Ex-Michel-Pastor Helge Adolphsen weiß, wie Tote nicht dem Vergessen anheimfallen

Dunkler November. Mit Volkstrauertag und dem Toten- und Ewigkeitssonntag. Am Sonntag findet auf dem Ehrenfriedhof des Neuen Friedhofs in Harburg eine Gedenkfeier statt. Wie an vielen Orten im Umland. Kein Heldengedenktag. Die Zeit der Glorifizierung gefallener Soldaten ist gottlob vorbei.

Lange schon auch in der segensreichen Arbeit des Volksbundes Deutsche Kriegsgräberfürsorge. Ich schätze sie, seit ich vor Jahren mit Offizieren der Bundeswehr in Verdun war. Ich musste einfach allein durch die unendlich langen Reihen mit schlichten Kreuzen gehen. Nur Namen, Geburts- und Sterbedatum der im Ersten Weltkrieg Getöteten darauf. Fast alle im jungen Alter von 20 Jahren. Ich wurde immer fassungsloser.

Später, noch vor der Wende 1989, war ich mit einer Delegation auf dem deutschen Soldatenfriedhof in Moskau. Ich erfuhr von den Bemühungen des Volksbundes, in zähen Verhandlungen mit den ehemaligen „Feinden“ neue Friedhöfe anzulegen. In der Ukraine, in der Weite Russlands und an anderen Orten. Er organisiert Fahrten mit Angehörigen von Gefallenen. Ihre Toten galten lange als vermisst. Aber das tiefe Bedürfnis der Hinterbliebenen, endlich den Ort des Grabes zu wissen und zu besuchen, kam nie zur Ruhe. Immer noch trauern Menschen um ihre Männer und Söhne. Auch nach 70 Jahren.

Trauer braucht Zeit. Und Trauern braucht sichere Orte, um die schmerzlichen und die schönen Erinnerungen dort festzumachen. Damit die Gedanken nicht ziellos bleiben und das Herz endlich Frieden findet.

Ich habe so manche Gespräche mit Menschen geführt, die mit der anonymen Beisetzung nicht fertig wurden. Sie hatten den letzten Willen des geliebten Menschen, auf einem großen Gräberfeld unter dem grünen Rasen bestattet zu werden, erfüllt. Ohne Namen und Grabstein. Aber sie brauchten einen festen Ort, zu dem sie gehen konnten. Eine Frau sagte: „Ich kann nur da meinem Mann nahe sein und mit ihm sprechen.“ Sie bat mich, bei der Umbettung zu helfen. Das gelingt kaum.

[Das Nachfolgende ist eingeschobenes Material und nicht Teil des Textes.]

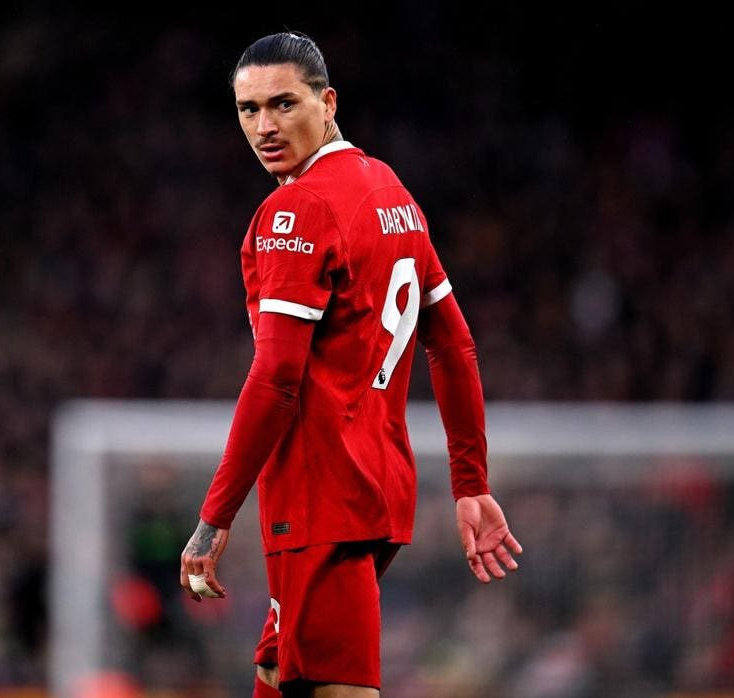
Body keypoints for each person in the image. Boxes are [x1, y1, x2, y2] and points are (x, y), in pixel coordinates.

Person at [179, 31, 522, 698]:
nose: (264, 127)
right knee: (278, 673)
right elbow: (452, 343)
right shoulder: (389, 190)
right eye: (249, 109)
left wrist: (214, 519)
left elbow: (277, 378)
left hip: (320, 499)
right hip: (376, 487)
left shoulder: (296, 209)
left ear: (327, 102)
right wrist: (469, 482)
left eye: (283, 104)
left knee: (336, 687)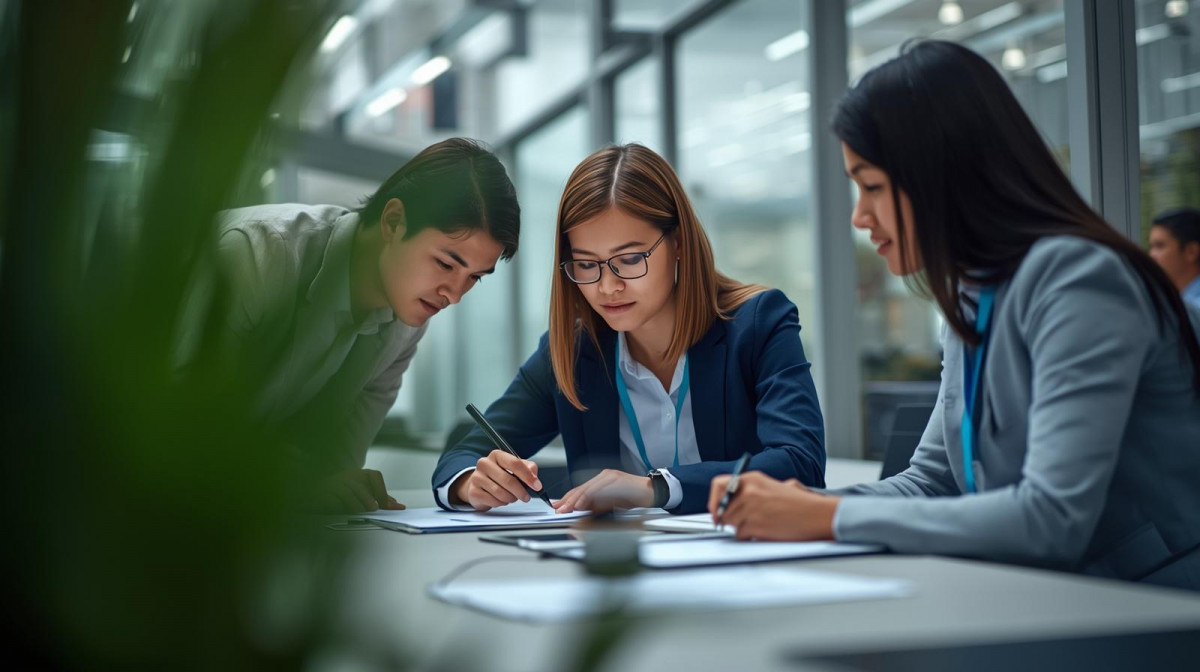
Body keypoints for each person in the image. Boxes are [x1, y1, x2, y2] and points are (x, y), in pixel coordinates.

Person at [708, 40, 1200, 590]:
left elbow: (1051, 519)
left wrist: (826, 516)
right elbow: (931, 481)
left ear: (941, 174)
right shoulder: (975, 292)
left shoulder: (1078, 279)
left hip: (1155, 608)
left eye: (872, 186)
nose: (859, 216)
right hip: (1060, 601)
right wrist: (798, 505)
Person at [431, 143, 825, 515]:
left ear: (679, 243)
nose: (607, 287)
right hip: (615, 561)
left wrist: (657, 488)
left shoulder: (759, 324)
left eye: (631, 259)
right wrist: (471, 482)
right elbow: (461, 456)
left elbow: (801, 464)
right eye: (587, 264)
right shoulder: (571, 351)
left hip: (744, 555)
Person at [183, 138, 520, 513]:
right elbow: (180, 430)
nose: (454, 296)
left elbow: (333, 466)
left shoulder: (407, 324)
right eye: (445, 264)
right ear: (394, 221)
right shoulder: (254, 256)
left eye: (475, 277)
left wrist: (333, 486)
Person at [1148, 207, 1200, 311]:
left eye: (1160, 246)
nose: (1151, 255)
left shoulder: (1194, 310)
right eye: (1152, 247)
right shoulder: (1175, 302)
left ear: (1191, 252)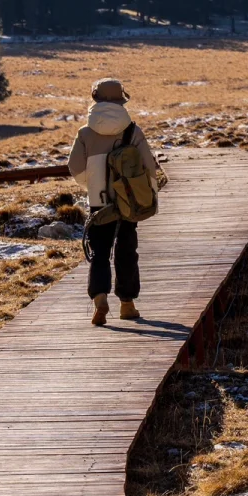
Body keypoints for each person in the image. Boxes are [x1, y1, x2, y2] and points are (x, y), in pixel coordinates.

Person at [67, 77, 162, 326]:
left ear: (95, 98)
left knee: (100, 252)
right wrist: (150, 194)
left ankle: (100, 300)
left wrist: (92, 186)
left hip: (99, 204)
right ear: (121, 100)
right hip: (129, 202)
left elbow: (74, 167)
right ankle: (127, 305)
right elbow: (148, 167)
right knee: (127, 251)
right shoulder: (132, 130)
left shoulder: (85, 133)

Ich habe erst langsam gelernt, dass diese Orte sehr verschieden sein können. Früher war Trauern an Sitten, Rituale und Konventionen gebunden. Es gab das Trauerjahr. Man trug Schwarz, weil und wie alle es taten. Heute ist Trauer privatisiert. Sie ist so individuell und unterschiedlich geworden wie wir alle sind und wie wir leben.

Auch die Trauerorte haben sich verändert. Es gibt Gemeinschaftsgräber für Tot- und Frühgeburten und für AIDS-Tote. Wir haben am Michel eine Gemeinschaftsgrabstätte für „Michaeliten“ gegründet. Leitwort: Wir wollen im Leben, im Sterben und im Tod zusammen sein. Der HSV hat in der Nähe der Imtech-Arena eine Ruhestätte für seine Vereinsmitglieder und Fans eingerichtet. Aber es gibt auch das Andere. Ein befreundeter Architekt hat ein Mausoleum für einen Hamburger auf Ohlsdorf entworfen und gebaut. Ganz wie früher. Und viele gehen in diesen Tagen auf die Friedhöfe und schmücken die Gräber.

Immer mehr Ruhestätten in Friedwäldern entstehen. Da gibt es Gemein-schaftsbäume mit zehn Urnengräbern. Mit Namenstafeln. Blumen und Grablichter sind nicht erlaubt. Manche finden einen Ort in ihrem Herzen und in ihrer Erinnerung. Das ist der sehr persönliche Ort für ihr Gedenken. So bewahren sie ihre Verstorbenen in Liebe. Eine Firma wirbt damit, Asche zu kristallisieren und zu Schmuck zu machen. Kosten: 10.000 Euro. Eine Frau trägt ihn ständig an ihrem Hals. So habe sie ihren Mann immer ganz nah an ihrem Körper, sagt sie. Für mich befremdlich.

Trauern braucht geschützte, sichere und gute Orte. Durchaus unterschiedlich und selbstbestimmt. Aber unsere Toten brauchen auch solche Orte der Geborgenheit. Sichtbare oder tief empfundene Orte. Orte, die die Würde gegenüber Toten und Lebenden ausstrahlen. Und sie nicht dem Vergessen anheimgeben.